A nurse holds a vial of the Pfizer vaccine

COVAX is essential for the lowest-income countries, which lack the purchasing power that comes with economies of scale.Credit: Ismael Rosas/Eyepix Group/Barcroft Media/Getty

In a significant moment for the fight against the coronavirus, international funders came together in early June and pooled funding towards an ambitious undertaking: to buy enough COVID vaccines to immunize the 20% of people most vulnerable to the virus worldwide, such as health-care workers and the elderly. High- and middle-income countries would pay into the fund and receive a share of the vaccines procured, and poorer countries would receive vaccines free of charge. But the project, a pioneering effort called COVAX, is struggling to meet expectations.

High-income countries have been buying up large tranches of the current and future vaccine doses directly from vaccine suppliers. Middle-income countries are also negotiating their own supplies. This has left relatively few vaccines for COVAX, which needs to deliver 2 billion doses by the end of this year to reach its goal. COVAX has confirmed purchases for 1.07 billion doses and options reserved on at least 900 million more, according to researchers.

But, as the director-general of the World Health Organization (WHO), Tedros Adhanom Ghebreyesus, said in an impassioned plea last week, COVAX is competing for these supplies. Some people in the lowest-income countries might need to wait until at least 2022 to get their vaccines.

Last August, Sweden’s prime minister, Stefan Löfven, declared: “This cannot be a race with a few winners.” But nations are not only competing, they are in the most unequal of races. It must now be a priority for governments everywhere to get the COVAX project back on track — both to help the world’s most vulnerable people and as a means to control the pandemic.

Governments no doubt think they are acting in the best interests of their people by negotiating directly with suppliers. But, by competing in this way, they are sowing panic and undermining the principle of mutuality that underpins COVAX, which they initially agreed to back, and which researchers argue could help to bring a faster end to the pandemic.

COVAX was conceived to prevent what happened with vaccines for pandemic influenza A (H1N1) in 2009, when richer countries monopolized vaccine supplies by doing one-on-one deals with suppliers. At the start of the coronavirus pandemic, COVAX’s founders were convinced that a better system could be found to ensure more-equitable access to vaccines, especially for the world’s most vulnerable populations.

At one level, COVAX has had a strong start. It has 190 member countries. It has so far raised just over US$4 billion of its $6.8-billion funding target for 2021. COVAX says it has enough vaccines in the pipeline to achieve its target of providing low-income countries with access to 1.3 billion doses, free of charge, by the end of this year. Nothing like this has been attempted before, says Seth Berkley, the chief executive of Gavi, an organization that funds vaccine provision for low-income countries and which helped to create COVAX, together with the WHO and the Coalition for Epidemic Preparedness Innovations, a consortium of funders, companies, governments and researchers involved in vaccine development.

But one reason why COVAX might not be able to reach the target set out in its timetable is its funding mechanism, called the COVAX Facility. This allows countries to make their own purchases — as many have been doing — at the same time as putting money into COVAX. Pressure groups are also concerned about a lack of transparency on pricing. Nations buying their vaccines through COVAX are placing orders without knowing precisely how much they will need to pay.

At present, says Andrea Taylor, a researcher at Duke University in North Carolina who is studying COVID vaccine manufacturing capacity around the world, it looks likely that in 2021 COVAX will deliver around 570 million doses, which is between one-quarter and one-third of its total target for the year. COVAX disagrees, and says it has many more deals with suppliers in the pipeline.

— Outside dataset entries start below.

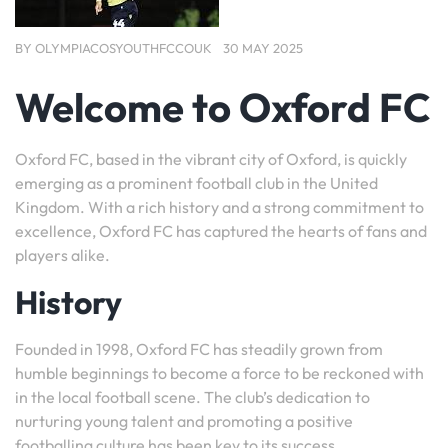
BY
OLYMPIACOSYOUTHFCCOUK
30 MAY 2025
Welcome to Oxford FC
Oxford FC, based in the vibrant city of Oxford, is quickly
emerging as a prominent football club in the United
Kingdom. With a rich history and a strong commitment to
excellence, Oxford FC has captured the hearts of fans and
players alike.
History
Founded in 1998, Oxford FC has steadily grown from
humble beginnings to become a force to be reckoned with
in the local football scene. The club’s dedication to
nurturing young talent and promoting a positive
footballing culture has been key to its success.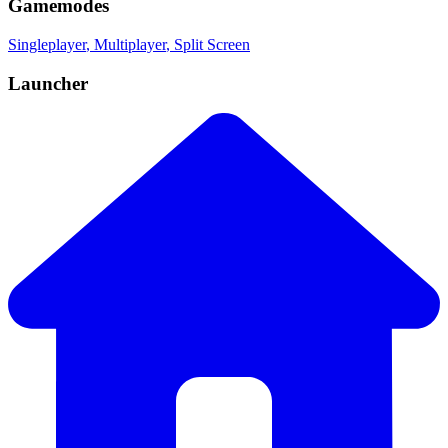
Gamemodes
Singleplayer
, Multiplayer
, Split Screen
Launcher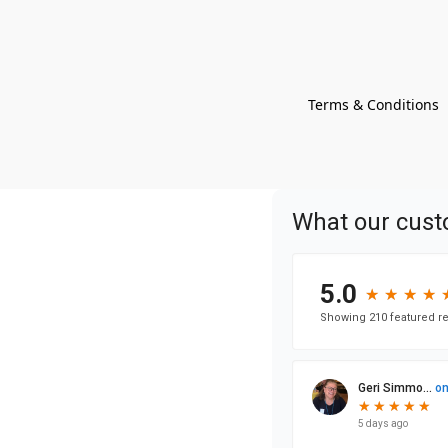
Terms & Conditions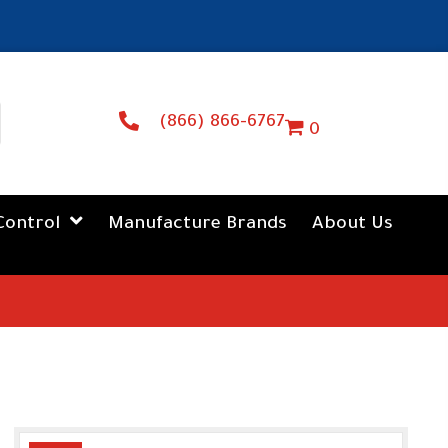
(866) 866-6767
0
Control
Manufacture Brands
About Us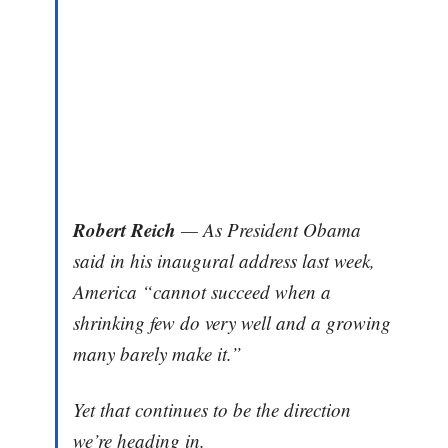
Robert Reich
— As President Obama
said in his inaugural address last week,
America “cannot succeed when a
shrinking few do very well and a growing
many barely make it.”
Yet that continues to be the direction
we’re heading in.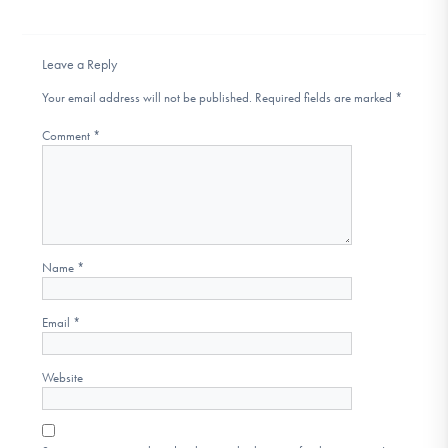
DONATE
Leave a Reply
Find Help
Your email address will not be published.
Required fields are marked
*
Comment
*
Learn More
Get Involved
Name
*
Email
*
Website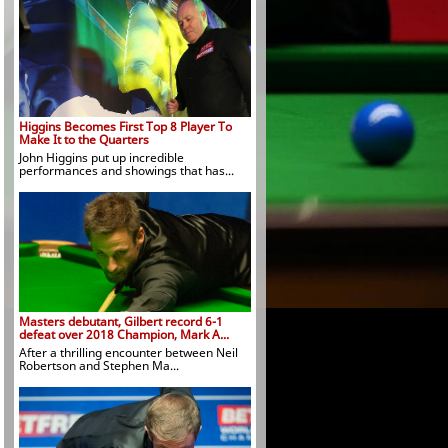
Higgins Becomes First Top 8 Player To
Make It to the Quarters
John Higgins put up incredible
performances and showings that has...
Masters debutant, Gilbert record 6-1
defeat over 2018 Champion, Mark A...
After a thrilling encounter between Neil
Robertson and Stephen Ma...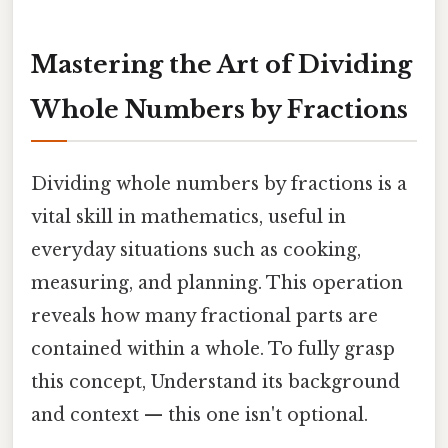
Mastering the Art of Dividing
Whole Numbers by Fractions
Dividing whole numbers by fractions is a
vital skill in mathematics, useful in
everyday situations such as cooking,
measuring, and planning. This operation
reveals how many fractional parts are
contained within a whole. To fully grasp
this concept, Understand its background
and context — this one isn't optional.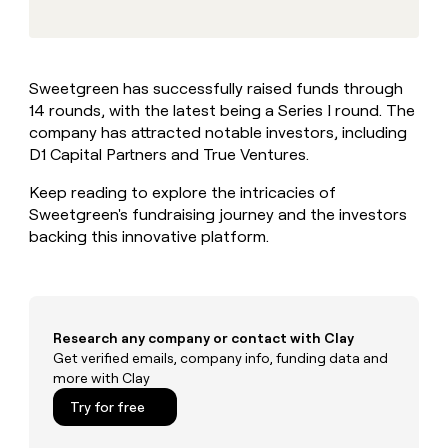
MCP
board
Give
Marketing
reps
Rippling
PARTNER
the
WITH CLAY
CLAY COMMUNITY
Sales
best
In Nigeria, she built a life
Become
Sweetgreen has successfully raised funds through
prospecting
where money wouldn’t
CRM
a
14 rounds, with the latest being a Series I round. The
data
Enterprise
ENRICHMENT
decide
partner
Keep
INTERCOM
in
company has attracted notable investors, including
Grew their outbound-
your
their
Solution
D1 Capital Partners and True Ventures.
Startup
sourced pipeline by +140%
CRM
AI
partners
clean
tools
Keep reading to explore the intricacies of
Integration
with
Sweetgreen's fundraising journey and the investors
partners
the
backing this innovative platform.
highest
Private
quality
INTERCOM
Equity
data
Grew
their
CLAY
COMMUNITY
outbound-
In
sourced
Research any company or contact with Clay
Nigeria,
pipeline
Get verified emails, company info, funding data and
she
by
more with Clay
built
+140%
a
Try for free
life
where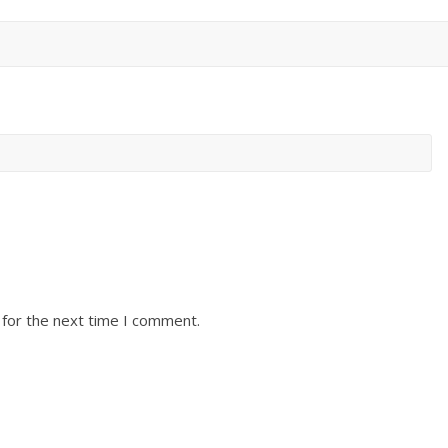
 for the next time I comment.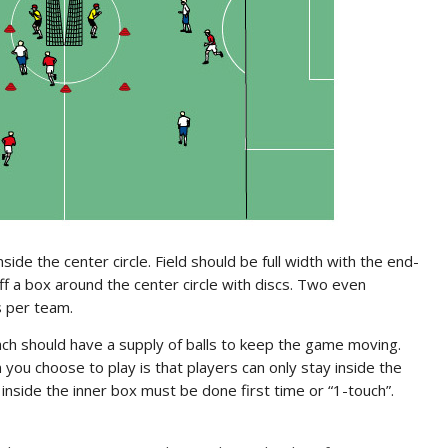
ide the center circle. Field should be full width with the end-
ff a box around the center circle with discs. Two even
s per team.
ch should have a supply of balls to keep the game moving.
you choose to play is that players can only stay inside the
g inside the inner box must be done first time or “1-touch”.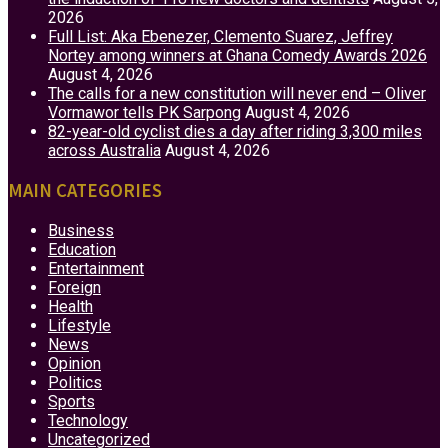
2026
Full List: Aka Ebenezer, Clemento Suarez, Jeffrey
Nortey among winners at Ghana Comedy Awards 2026
August 4, 2026
The calls for a new constitution will never end – Oliver
Vormawor tells PK Sarpong
August 4, 2026
82-year-old cyclist dies a day after riding 3,300 miles
across Australia
August 4, 2026
MAIN CATEGORIES
Business
Education
Entertainment
Foreign
Health
Lifestyle
News
Opinion
Politics
Sports
Technology
Uncategorized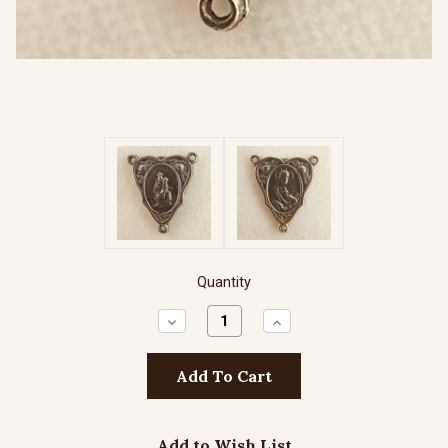
Quantity
Decrease
Increase
Quantity:
Quantity:
Add to Wish List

However, in an effort to help steady the ship, COVAX launched a scheme in mid-December by which countries can donate surplus vaccine doses. COVAX says some of these donations could be imminent, but, with vaccination programmes just starting, it is not clear at what point countries will be willing to let go of excess supplies. The WHO is urging nations to release any surplus stock immediately.

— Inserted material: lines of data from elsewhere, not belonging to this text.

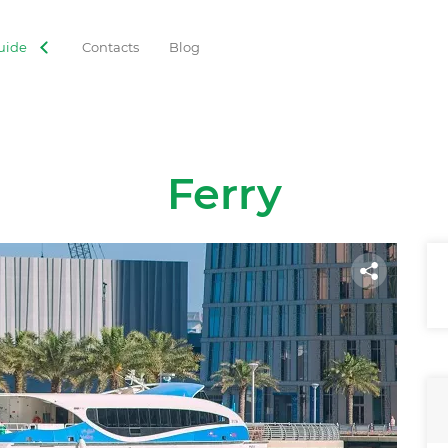
uide
Contacts
Blog
Ferry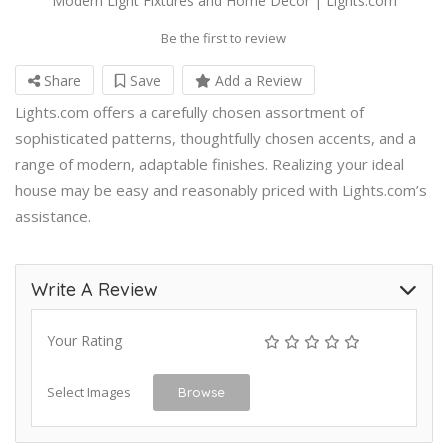
Modern Light Fixtures and Home Decor | Lights.com
Be the first to review
Share
Save
Add a Review
Lights.com offers a carefully chosen assortment of
sophisticated patterns, thoughtfully chosen accents, and a
range of modern, adaptable finishes. Realizing your ideal
house may be easy and reasonably priced with Lights.com’s
assistance.
Write A Review
Your Rating
Select Images
Browse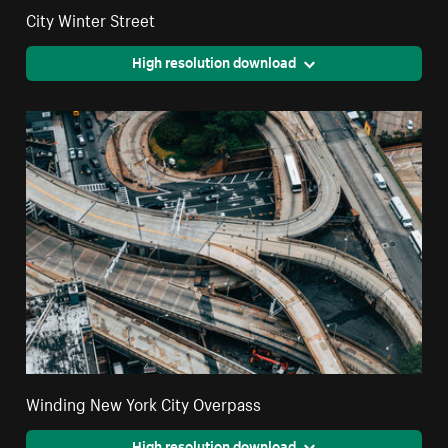
City Winter Street
High resolution download
Winding New York City Overpass
High resolution download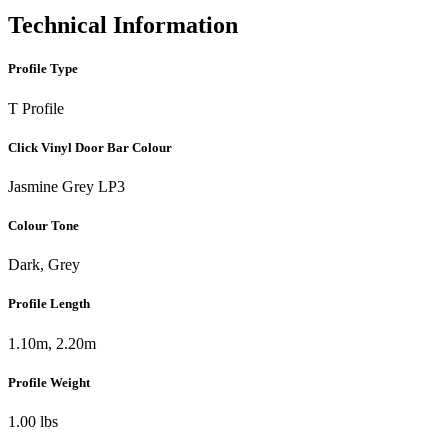
Technical Information
Profile Type
T Profile
Click Vinyl Door Bar Colour
Jasmine Grey LP3
Colour Tone
Dark, Grey
Profile Length
1.10m, 2.20m
Profile Weight
1.00 lbs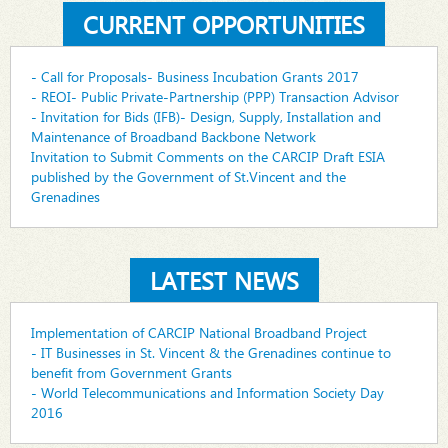
CURRENT OPPORTUNITIES
- Call for Proposals- Business Incubation Grants 2017
- REOI- Public Private-Partnership (PPP) Transaction Advisor
- Invitation for Bids (IFB)- Design, Supply, Installation and
Maintenance of Broadband Backbone Network
Invitation to Submit Comments on the CARCIP Draft ESIA
published by the Government of St.Vincent and the
Grenadines
LATEST NEWS
Implementation of CARCIP National Broadband Project
- IT Businesses in St. Vincent & the Grenadines continue to
benefit from Government Grants
- World Telecommunications and Information Society Day
2016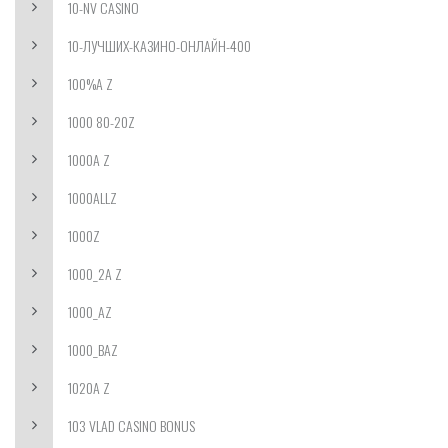
10-NV CASINO
10-ЛУЧШИХ-КАЗИНО-ОНЛАЙН-400
100%A Z
1000 80-20Z
1000A Z
1000ALLZ
1000Z
1000_2A Z
1000_AZ
1000_BAZ
1020A Z
103 VLAD CASINO BONUS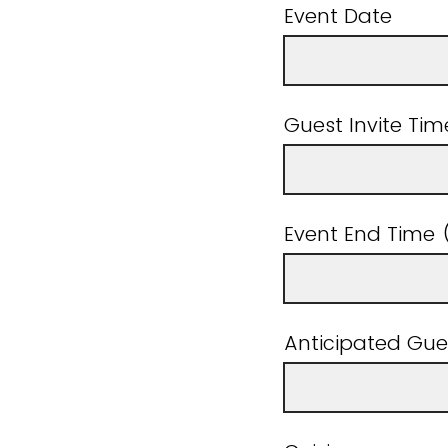
Event Date
Guest Invite T
Event End Tim
Anticipated Gue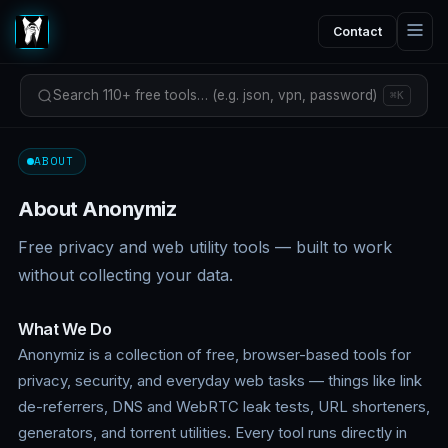
Contact
Search 110+ free tools… (e.g. json, vpn, password)
⌘K
ABOUT
About Anonymiz
Free privacy and web utility tools — built to work
without collecting your data.
What We Do
Anonymiz is a collection of free, browser-based tools for
privacy, security, and everyday web tasks — things like link
de-referrers, DNS and WebRTC leak tests, URL shorteners,
generators, and torrent utilities. Every tool runs directly in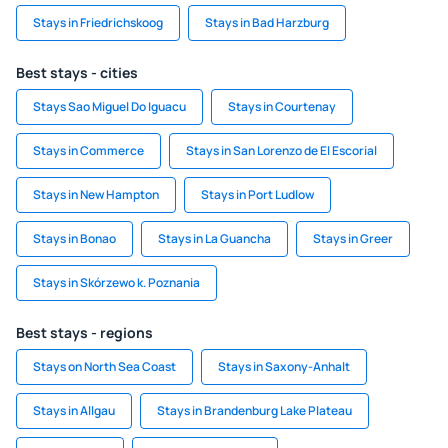
Stays in Friedrichskoog
Stays in Bad Harzburg
Best stays - cities
Stays Sao Miguel Do Iguacu
Stays in Courtenay
Stays in Commerce
Stays in San Lorenzo de El Escorial
Stays in New Hampton
Stays in Port Ludlow
Stays in Bonao
Stays in La Guancha
Stays in Greer
Stays in Skórzewo k. Poznania
Best stays - regions
Stays on North Sea Coast
Stays in Saxony-Anhalt
Stays in Allgau
Stays in Brandenburg Lake Plateau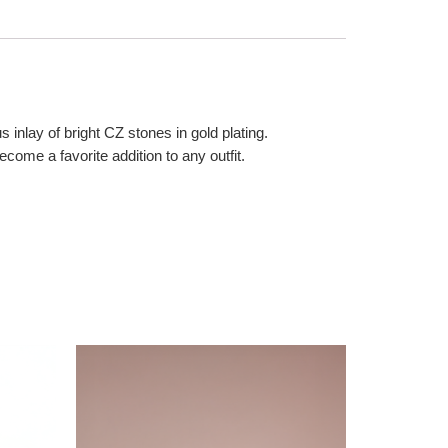
inlay of bright CZ stones in gold plating.
come a favorite addition to any outfit.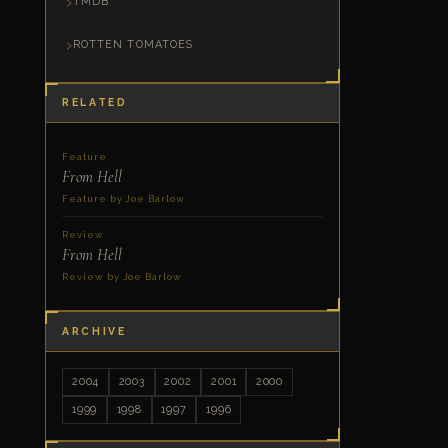
TMDB
ROTTEN TOMATOES
RELATED
Feature
From Hell
Feature by Joe Barlow
Review
From Hell
Review by Joe Barlow
ARCHIVE
2004
2003
2002
2001
2000
1999
1998
1997
1996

In the middle of a pandemic, perhaps it was too much to expect countries to prioritize a collective scheme over securing their own supplies. Even the European Union’s collective vaccine-procurement scheme is struggling to prevent individual member states from seeking to do separate deals to obtain vaccines.

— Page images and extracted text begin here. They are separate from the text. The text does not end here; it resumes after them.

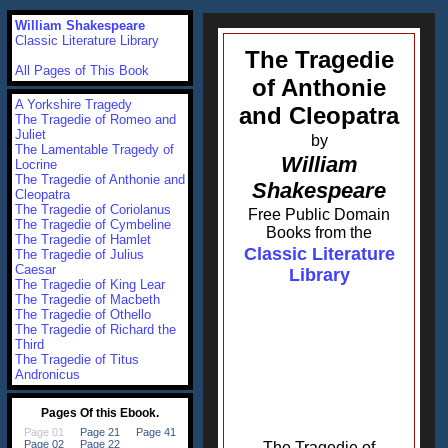
William Shakespeare
Classic Literature Library
The Tragedie
All Pages of This Book
of Anthonie
A Yorkshire Tragedy
and Cleopatra
The Tragedie of Romeo and
Juliet
by
The Lamentable Tragedy of
William
Locrine
The Tragedie of Anthonie and
Shakespeare
Cleopatra
The Tragedie of Coriolanus
Free Public Domain
The Tragedie of Cymbeline
Books from the
The Tragedie of Hamlet
Classic Literature
The Tragedie of Julius
Caesar
Library
The Tragedie of King Lear
The Tragedie of Macbeth
The Tragedie of Othello
The Tragedie of Richard the
Third
The Tragedie of Titus
Andronicus
The Tragedie of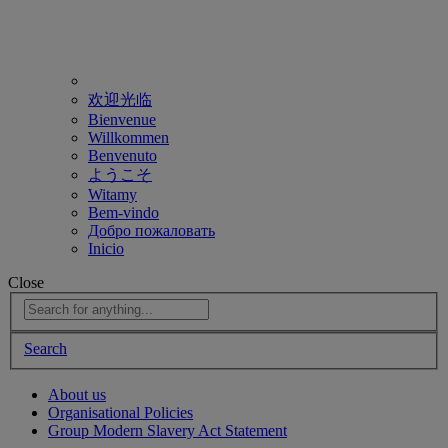
欢迎光临
Bienvenue
Willkommen
Benvenuto
ようこそ
Witamy
Bem-vindo
Добро пожаловать
Inicio
Close
Search
About us
Organisational Policies
Group Modern Slavery Act Statement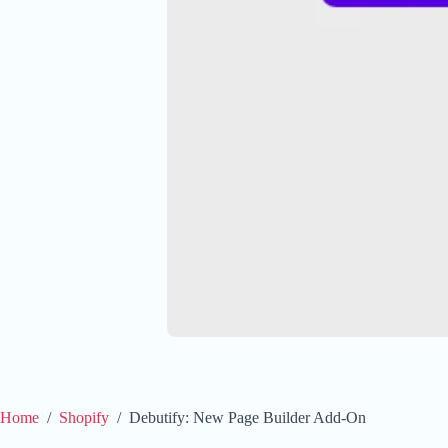
Home
/
Shopify
/
Debutify: New Page Builder Add-On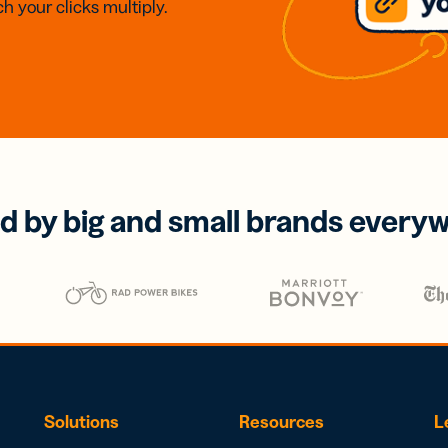
h your clicks multiply.
d by big and small brands every
Solutions
Resources
L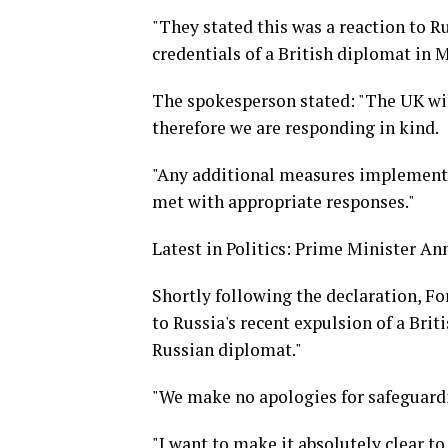
"They stated this was a reaction to R
credentials of a British diplomat in
The spokesperson stated: "The UK wil
therefore we are responding in kind.
"Any additional measures implemented
met with appropriate responses."
Latest in Politics: Prime Minister An
Shortly following the declaration, F
to Russia's recent expulsion of a Bri
Russian diplomat."
"We make no apologies for safeguardi
"I want to make it absolutely clear to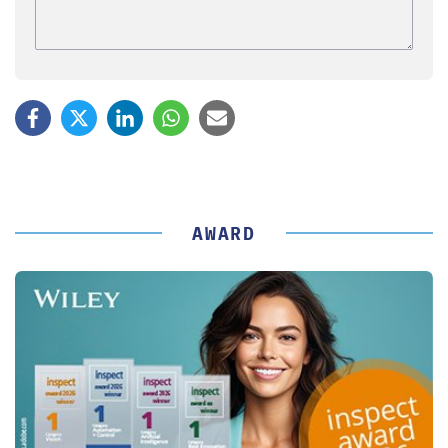
AWARD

COVAX has to succeed. It is essential for the lowest-income countries, which lack the purchasing power that comes with economies of scale. A pandemic must be managed at a global scale. Until the virus is controlled everywhere, every nation is at risk of further outbreaks. And until COVAX gets the support it deserves, there is little hope of vaccinating the most vulnerable one-fifth of humanity. Not only would this have an obvious human cost, but, without it, it will take longer for the pandemic to end.